- What the task asks
Copy out each line of the material that includes the word "phạt".

- Provided data
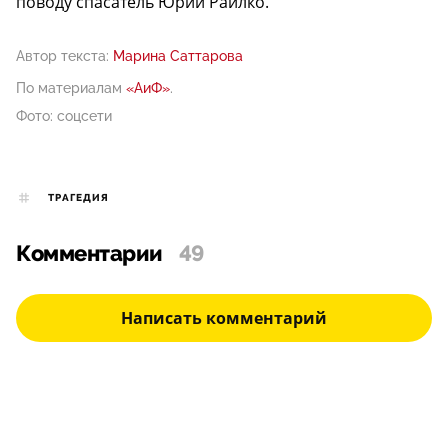
поводу спасатель Юрий Раилко.
Автор текста:
Марина Саттарова
По материалам
«АиФ»
.
Фото: соцсети
ТРАГЕДИЯ
Комментарии
49
Написать комментарий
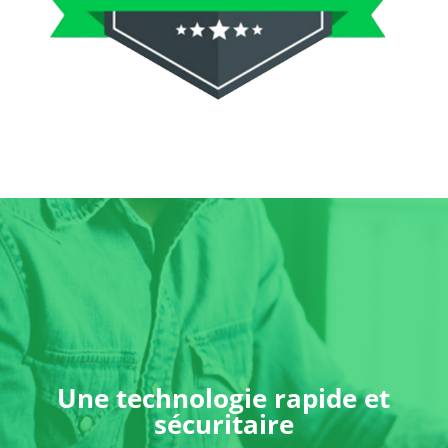
Une technologie rapide et
sécuritaire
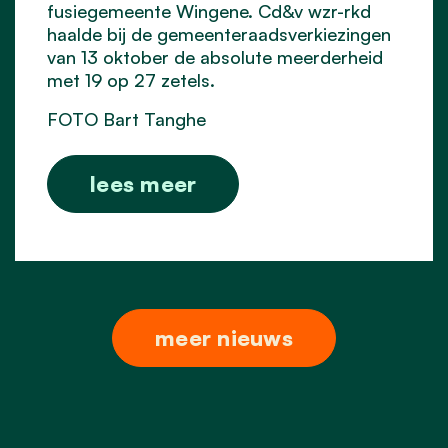
fusiegemeente Wingene. Cd&v wzr-rkd
haalde bij de gemeenteraadsverkiezingen
van 13 oktober de absolute meerderheid
met 19 op 27 zetels.
FOTO Bart Tanghe
lees meer
meer nieuws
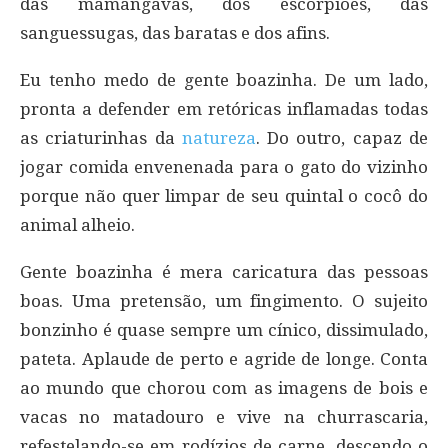
das mamangavas, dos escorpiões, das
sanguessugas, das baratas e dos afins.
Eu tenho medo de gente boazinha. De um lado,
pronta a defender em retóricas inflamadas todas
as criaturinhas da
natureza
. Do outro, capaz de
jogar comida envenenada para o gato do vizinho
porque não quer limpar de seu quintal o cocô do
animal alheio.
Gente boazinha é mera caricatura das pessoas
boas. Uma pretensão, um fingimento. O sujeito
bonzinho é quase sempre um cínico, dissimulado,
pateta. Aplaude de perto e agride de longe. Conta
ao mundo que chorou com as imagens de bois e
vacas no matadouro e vive na churrascaria,
refestelando-se em rodízios de carne, descendo o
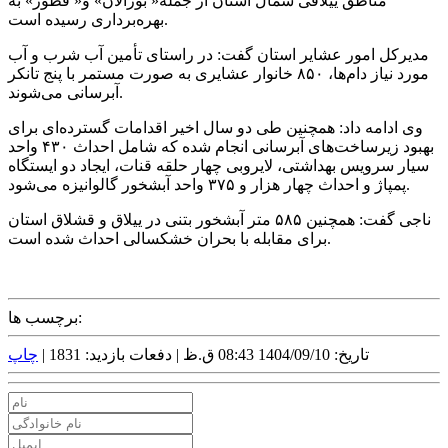
مناطق ییلاقی شمال استان از جمله« بورالان» و« قطور» به
بهره‌برداری رسیده است.
مدیرکل امور عشایر استان گفت: در راستای تأمین آب شرب و آب
مورد نیاز دام‌ها، ۸۵۰ خانوار عشایری به صورت مستمر با پنج تانکر
آبرسانی می‌شوند.
وی ادامه داد: همچنین طی دو سال اخیر اقدامات گسترده‌ای برای
بهبود زیرساخت‌های آبرسانی انجام شده که شامل احداث ۴۳۰ واحد
سیار سرویس بهداشتی، لایروبی چهار حلقه قنات، ایجاد دو ایستگاه
پمپاژ و احداث چهار هزار و ۳۷۵ واحد آبشخور گالوانیزه می‌شود.
ناجی گفت: همچنین ۵۸۵ متر آبشخور بتنی در ییلاق و قشلاق استان
برای مقابله با بحران خشکسالی احداث شده است.
برچسب ها:
تاریخ: 1404/09/10 08:43 ق.ظ |
دفعات بازدید: 1831 |
چاپ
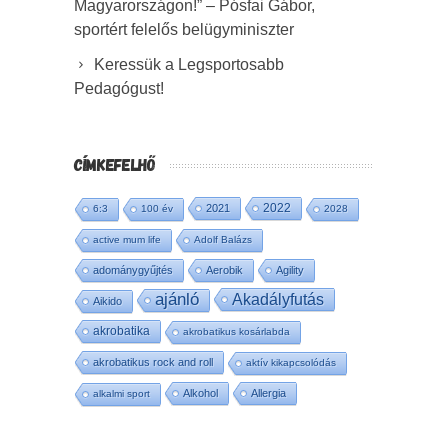
Magyarországon!” – Pósfai Gábor,
sportért felelős belügyminiszter
Keressük a Legsportosabb
Pedagógust!
CÍMKEFELHŐ
2022
2021
6:3
100 év
2028
active mum life
Adolf Balázs
adománygyűjtés
Aerobik
Agility
ajánló
Akadályfutás
Aikido
akrobatika
akrobatikus kosárlabda
akrobatikus rock and roll
aktív kikapcsolódás
Alkohol
Allergia
alkalmi sport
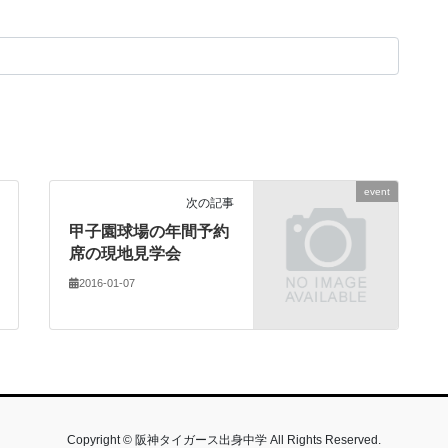
event
次の記事
甲子園球場の年間予約
席の現地見学会
2016-01-07
Copyright © 阪神タイガース出身中学 All Rights Reserved.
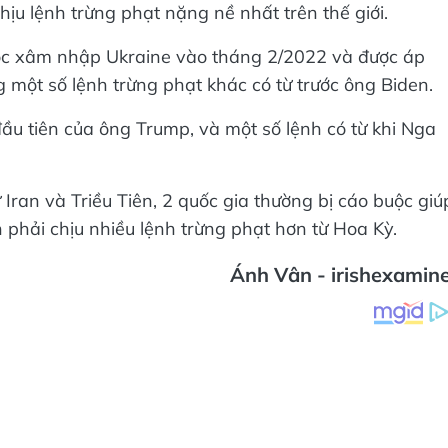
ịu lệnh trừng phạt nặng nề nhất trên thế giới.
uộc xâm nhập Ukraine vào tháng 2/2022 và được áp
 một số lệnh trừng phạt khác có từ trước ông Biden.
ầu tiên của ông Trump, và một số lệnh có từ khi Nga
 Iran và Triều Tiên, 2 quốc gia thường bị cáo buộc giú
 phải chịu nhiều lệnh trừng phạt hơn từ Hoa Kỳ.
Ánh Vân - irishexamin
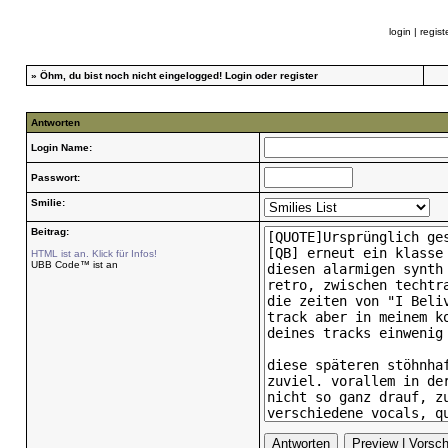
login
|
regist
»
Öhm, du bist noch nicht eingelogged!
Login
oder
register
Antworten
Login Name:
Passwort:
Smilie:
Beitrag:
HTML ist an. Klick für Infos!
UBB Code™ ist an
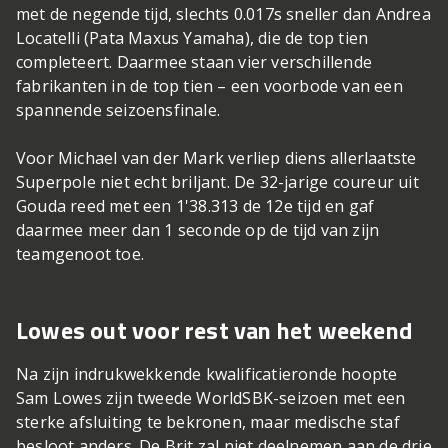
met de negende tijd, slechts 0.017s sneller dan Andrea
Locatelli (Pata Maxus Yamaha), die de top tien
completeert. Daarmee staan vier verschillende
fabrikanten in de top tien – een voorbode van een
spannende seizoensfinale.
Voor Michael van der Mark verliep diens allerlaatste
Superpole niet echt briljant. De 32-jarige coureur uit
Gouda reed met een 1'38.313 de 12e tijd en gaf
daarmee meer dan 1 seconde op de tijd van zijn
teamgenoot toe.
Lowes out voor rest van het weekend
Na zijn indrukwekkende kwalificatieronde hoopte
Sam Lowes zijn tweede WorldSBK-seizoen met een
sterke afsluiting te bekronen, maar medische staf
besloot anders. De Brit zal niet deelnemen aan de drie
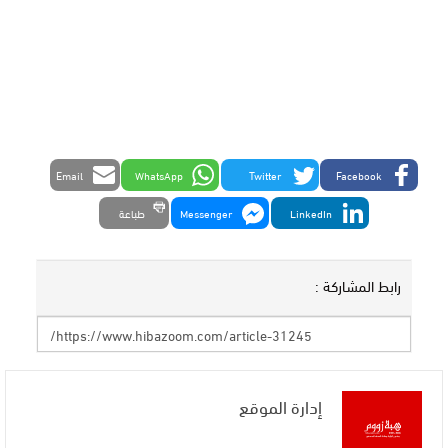
Email
WhatsApp
Twitter
Facebook
LinkedIn
Messenger
طباعة
رابط المشاركة :
إدارة الموقع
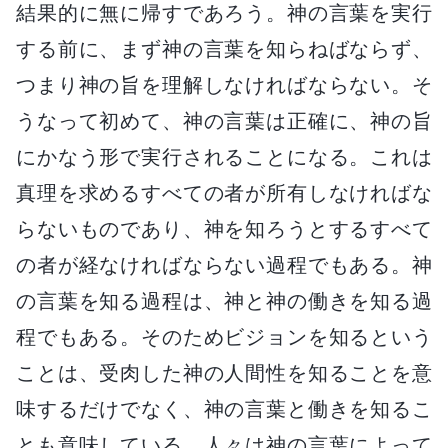
結果的に無に帰すであろう。神の言葉を実行
する前に、まず神の言葉を知らねばならず、
つまり神の旨を理解しなければならない。そ
うなって初めて、神の言葉は正確に、神の旨
にかなう形で実行されることになる。これは
真理を求めるすべての者が所有しなければな
らないものであり、神を知ろうとするすべて
の者が経なければならない過程でもある。神
の言葉を知る過程は、神と神の働きを知る過
程でもある。そのためビジョンを知るという
ことは、受肉した神の人間性を知ることを意
味するだけでなく、神の言葉と働きを知るこ
とも意味している。人々は神の言葉によって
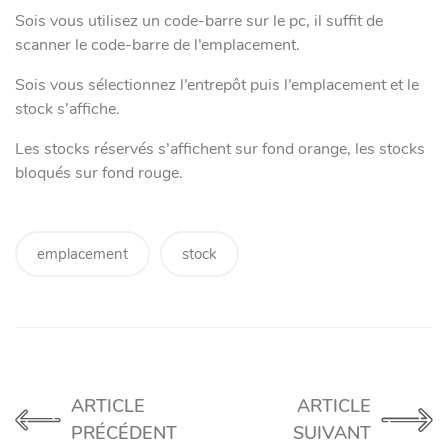
Sois vous utilisez un code-barre sur le pc, il suffit de
scanner le code-barre de l’emplacement.
Sois vous sélectionnez l’entrepôt puis l’emplacement et le
stock s’affiche.
Les stocks réservés s’affichent sur fond orange, les stocks
bloqués sur fond rouge.
emplacement
stock
ARTICLE
ARTICLE
PRÉCÉDENT
SUIVANT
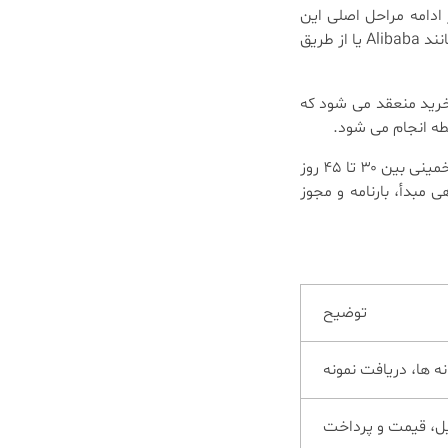
ادامه مراحل اصلی این
فرایند را به صورت تشریحی مرور می کنیم. نخست باید تأمین کننده مناسب انتخاب شود. بسیاری از واردکنندگان از طریق پلتفرم هایی مانند Alibaba یا از طریق
 خرید منعقد می شود که
طه انجام می شود.
حمل و نقل معمولاً از طریق دریا و از بنادر شانگهای، نینگبو یا شنژن صورت می گیرد. مدت زمان رسیدن محموله به بندرعباس یا بندر امام خمینی بین ۳۰ تا ۴۵ روز
مبدأ، بارنامه و مجوز
توضیح
ه ها، دریافت نمونه
ل، قیمت و پرداخت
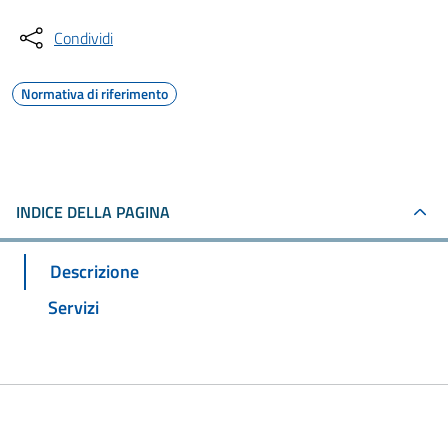
Condividi
Normativa di riferimento
INDICE DELLA PAGINA
Descrizione
Servizi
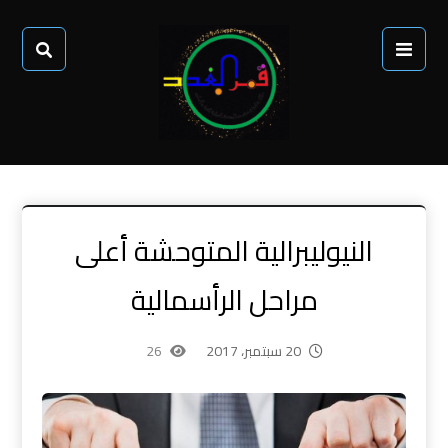
النيوليبرالية المتوحشة أعلى
مراحل الرأسمالية
20 سبتمبر، 2017
26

- Written response
ịu lệnh trừng phạt nặng nề nhất trên thế giới.
 một số lệnh trừng phạt khác có từ trước ông Biden.
 phải chịu nhiều lệnh trừng phạt hơn từ Hoa Kỳ.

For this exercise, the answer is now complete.